#### [Activity]
Across the listing below, how many lines hold "Profile"? Reply with the number by itself.

----- Source material -----

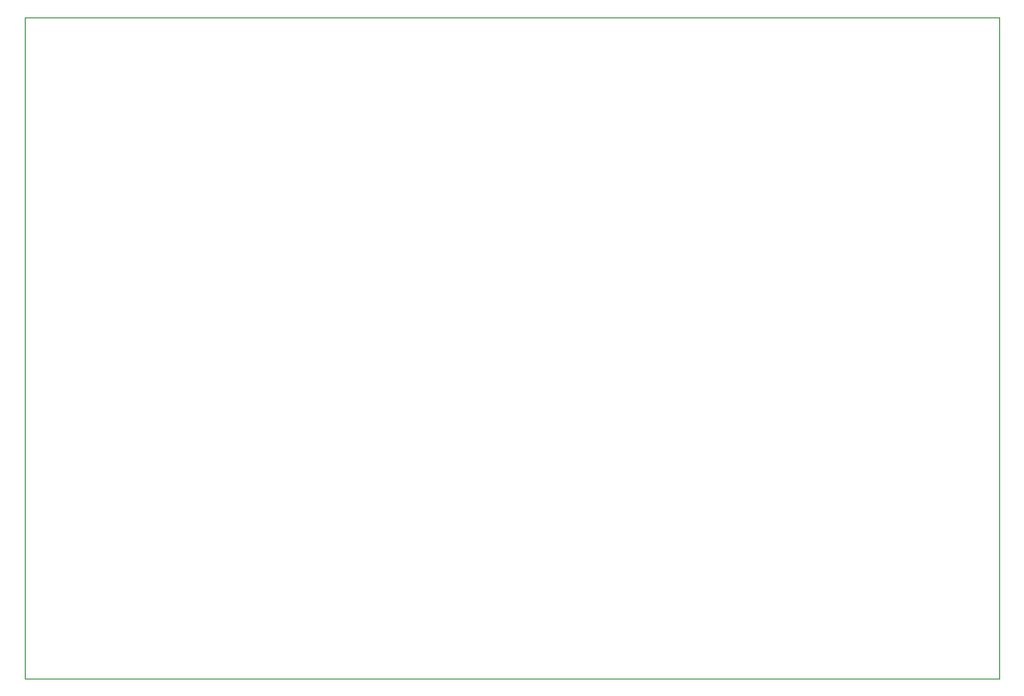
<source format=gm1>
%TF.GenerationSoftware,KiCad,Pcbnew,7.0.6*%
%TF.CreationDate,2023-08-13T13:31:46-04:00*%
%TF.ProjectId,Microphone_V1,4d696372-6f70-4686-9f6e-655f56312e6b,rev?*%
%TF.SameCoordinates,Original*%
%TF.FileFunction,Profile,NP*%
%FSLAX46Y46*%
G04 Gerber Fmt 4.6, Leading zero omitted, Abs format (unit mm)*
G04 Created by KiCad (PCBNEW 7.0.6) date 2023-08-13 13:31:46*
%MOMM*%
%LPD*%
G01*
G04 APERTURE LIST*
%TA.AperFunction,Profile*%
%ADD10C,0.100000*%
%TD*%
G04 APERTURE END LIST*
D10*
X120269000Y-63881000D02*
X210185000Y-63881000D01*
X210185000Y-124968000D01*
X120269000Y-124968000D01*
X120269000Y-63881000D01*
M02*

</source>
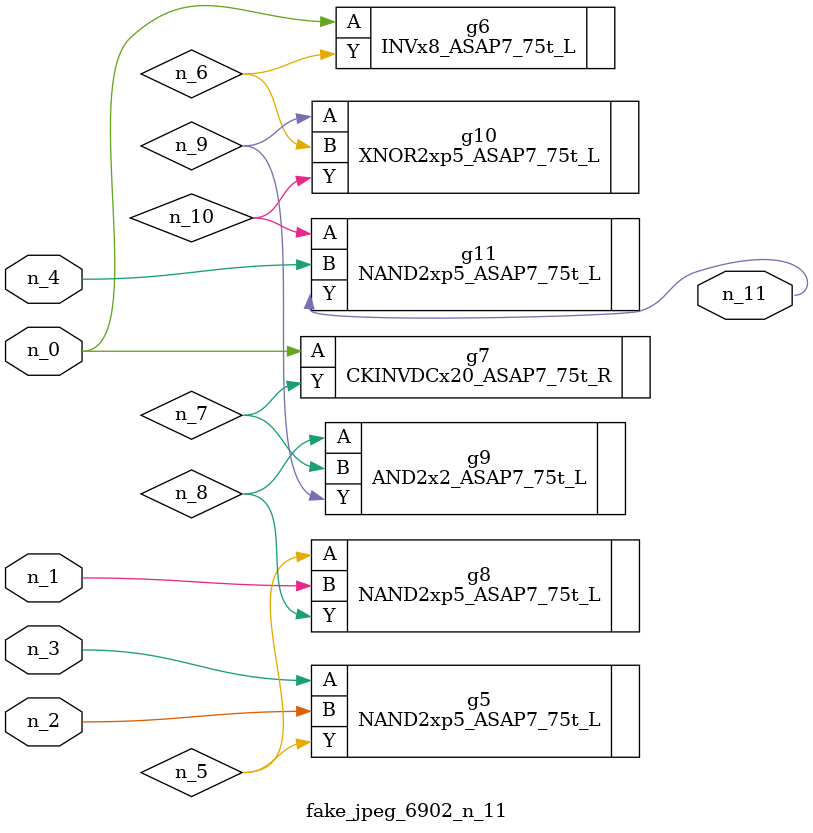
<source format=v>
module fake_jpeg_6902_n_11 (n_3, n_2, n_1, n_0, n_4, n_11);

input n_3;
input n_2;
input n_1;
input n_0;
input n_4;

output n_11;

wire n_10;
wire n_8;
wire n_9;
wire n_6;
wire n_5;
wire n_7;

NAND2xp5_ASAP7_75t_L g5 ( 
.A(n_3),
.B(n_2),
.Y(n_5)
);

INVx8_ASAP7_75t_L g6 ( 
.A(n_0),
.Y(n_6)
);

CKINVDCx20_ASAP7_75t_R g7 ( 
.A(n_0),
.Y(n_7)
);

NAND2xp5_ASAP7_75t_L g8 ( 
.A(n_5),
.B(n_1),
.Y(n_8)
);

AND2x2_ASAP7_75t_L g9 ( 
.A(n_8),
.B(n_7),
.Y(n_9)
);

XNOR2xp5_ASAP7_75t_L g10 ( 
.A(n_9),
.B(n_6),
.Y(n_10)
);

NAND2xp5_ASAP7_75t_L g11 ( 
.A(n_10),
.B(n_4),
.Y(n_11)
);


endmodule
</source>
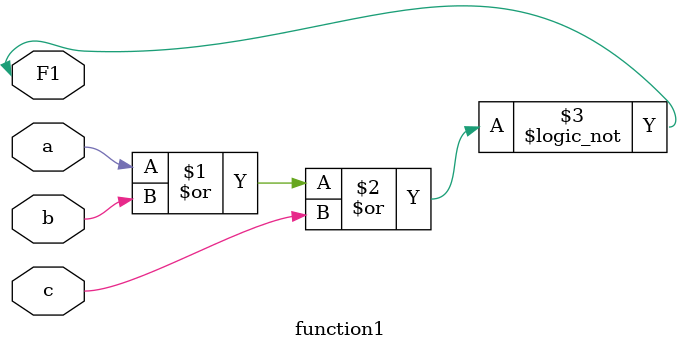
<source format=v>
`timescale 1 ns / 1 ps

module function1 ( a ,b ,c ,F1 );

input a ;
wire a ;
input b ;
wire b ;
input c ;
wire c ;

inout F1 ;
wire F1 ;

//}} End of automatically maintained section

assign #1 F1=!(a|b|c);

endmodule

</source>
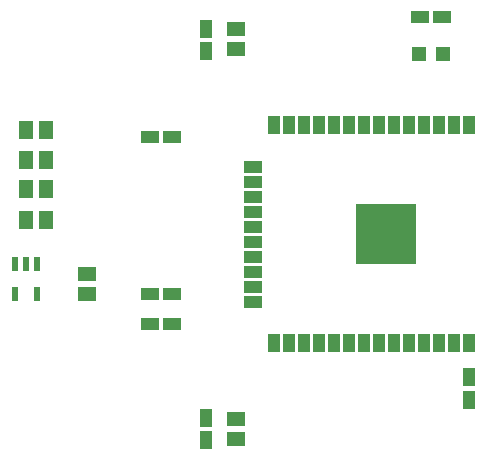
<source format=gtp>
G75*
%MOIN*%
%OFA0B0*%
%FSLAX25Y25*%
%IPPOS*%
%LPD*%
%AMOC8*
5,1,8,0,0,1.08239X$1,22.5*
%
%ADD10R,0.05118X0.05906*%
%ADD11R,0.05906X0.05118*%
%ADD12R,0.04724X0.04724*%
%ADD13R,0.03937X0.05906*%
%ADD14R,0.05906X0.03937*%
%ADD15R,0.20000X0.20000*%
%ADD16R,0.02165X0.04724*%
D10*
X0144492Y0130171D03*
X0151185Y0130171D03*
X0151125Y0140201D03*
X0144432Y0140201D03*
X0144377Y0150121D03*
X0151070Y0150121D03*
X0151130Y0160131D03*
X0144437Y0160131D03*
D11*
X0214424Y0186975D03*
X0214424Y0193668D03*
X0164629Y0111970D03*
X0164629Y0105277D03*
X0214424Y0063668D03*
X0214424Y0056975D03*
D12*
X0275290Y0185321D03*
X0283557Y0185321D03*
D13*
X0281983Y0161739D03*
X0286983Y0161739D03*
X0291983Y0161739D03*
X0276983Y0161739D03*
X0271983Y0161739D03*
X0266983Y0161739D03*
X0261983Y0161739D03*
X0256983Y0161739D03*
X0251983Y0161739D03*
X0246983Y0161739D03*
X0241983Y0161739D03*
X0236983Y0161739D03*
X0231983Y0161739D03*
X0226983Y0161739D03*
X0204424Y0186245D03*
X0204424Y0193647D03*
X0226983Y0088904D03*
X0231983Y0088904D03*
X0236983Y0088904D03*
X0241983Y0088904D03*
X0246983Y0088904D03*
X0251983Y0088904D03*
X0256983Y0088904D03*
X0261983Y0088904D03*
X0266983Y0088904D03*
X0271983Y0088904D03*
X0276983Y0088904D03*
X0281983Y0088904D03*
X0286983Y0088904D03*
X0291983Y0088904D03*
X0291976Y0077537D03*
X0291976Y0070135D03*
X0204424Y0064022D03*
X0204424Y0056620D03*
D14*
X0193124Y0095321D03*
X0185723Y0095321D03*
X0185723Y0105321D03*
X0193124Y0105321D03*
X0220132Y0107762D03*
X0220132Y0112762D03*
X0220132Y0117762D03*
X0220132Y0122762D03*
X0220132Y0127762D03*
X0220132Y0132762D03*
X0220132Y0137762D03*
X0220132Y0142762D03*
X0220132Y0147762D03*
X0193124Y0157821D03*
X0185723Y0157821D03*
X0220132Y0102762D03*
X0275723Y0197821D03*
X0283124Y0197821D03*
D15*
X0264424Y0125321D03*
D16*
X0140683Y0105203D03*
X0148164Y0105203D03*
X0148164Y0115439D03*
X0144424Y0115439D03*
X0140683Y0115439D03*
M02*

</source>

-----
----- Source material -----

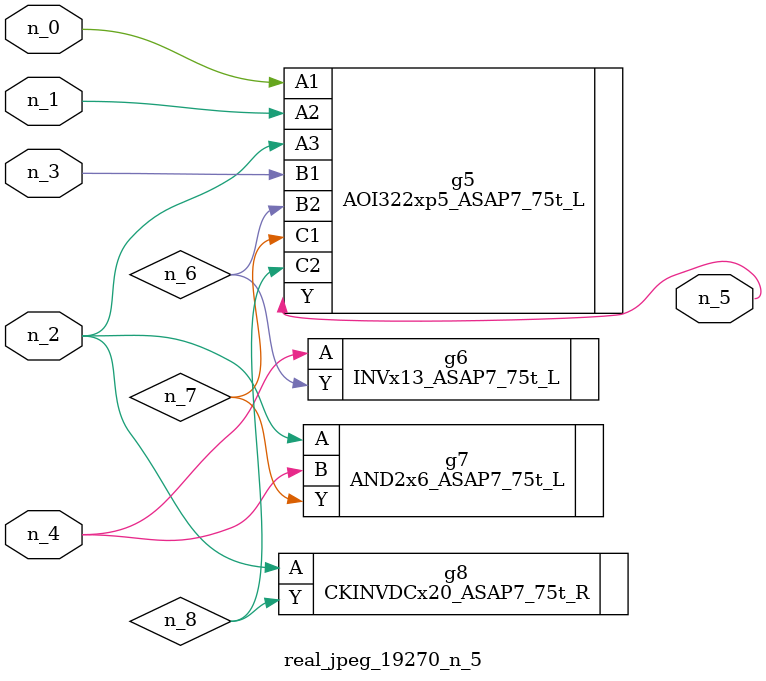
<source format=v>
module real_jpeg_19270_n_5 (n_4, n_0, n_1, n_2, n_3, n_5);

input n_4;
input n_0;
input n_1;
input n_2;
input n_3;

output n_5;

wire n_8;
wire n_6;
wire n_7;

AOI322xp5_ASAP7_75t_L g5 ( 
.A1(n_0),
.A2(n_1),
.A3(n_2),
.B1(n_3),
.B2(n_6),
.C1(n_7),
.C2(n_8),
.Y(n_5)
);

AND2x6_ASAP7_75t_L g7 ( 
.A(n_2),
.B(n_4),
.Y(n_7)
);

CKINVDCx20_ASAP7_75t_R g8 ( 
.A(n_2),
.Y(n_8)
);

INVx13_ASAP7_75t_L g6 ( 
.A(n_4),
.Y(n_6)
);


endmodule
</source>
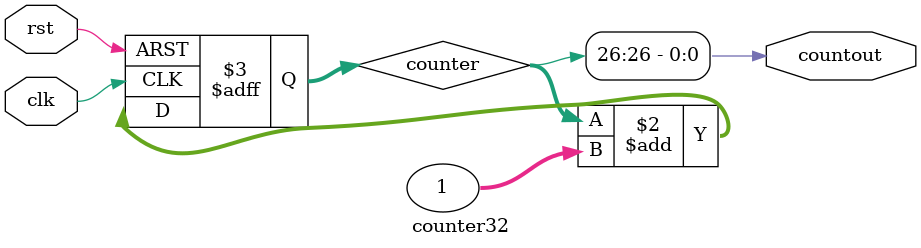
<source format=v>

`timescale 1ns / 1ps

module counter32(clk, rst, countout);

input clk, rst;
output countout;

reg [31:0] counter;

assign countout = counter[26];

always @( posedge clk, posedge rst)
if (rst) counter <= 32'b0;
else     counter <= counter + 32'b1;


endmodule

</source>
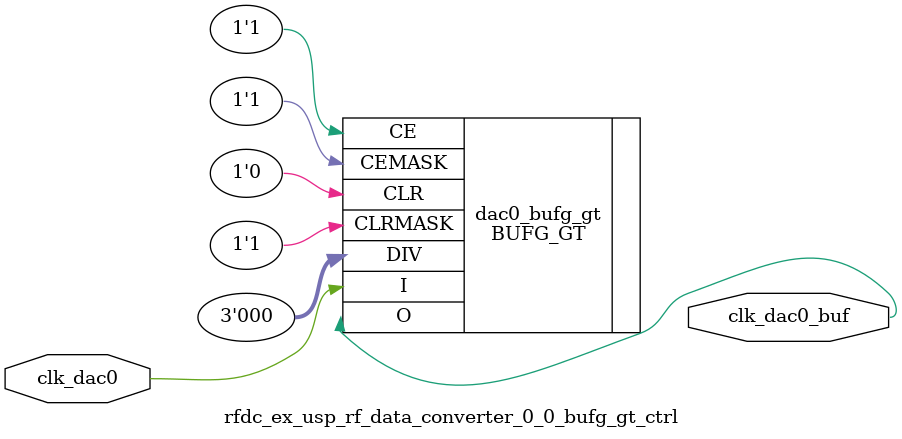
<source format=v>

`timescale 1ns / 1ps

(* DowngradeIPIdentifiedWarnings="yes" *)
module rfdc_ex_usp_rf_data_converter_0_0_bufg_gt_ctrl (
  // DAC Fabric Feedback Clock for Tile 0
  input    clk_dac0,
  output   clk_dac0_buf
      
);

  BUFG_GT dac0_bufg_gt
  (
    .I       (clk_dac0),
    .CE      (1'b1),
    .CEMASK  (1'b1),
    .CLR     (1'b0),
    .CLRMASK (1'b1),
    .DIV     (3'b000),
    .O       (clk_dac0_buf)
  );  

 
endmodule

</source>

-----

#### [Response]
2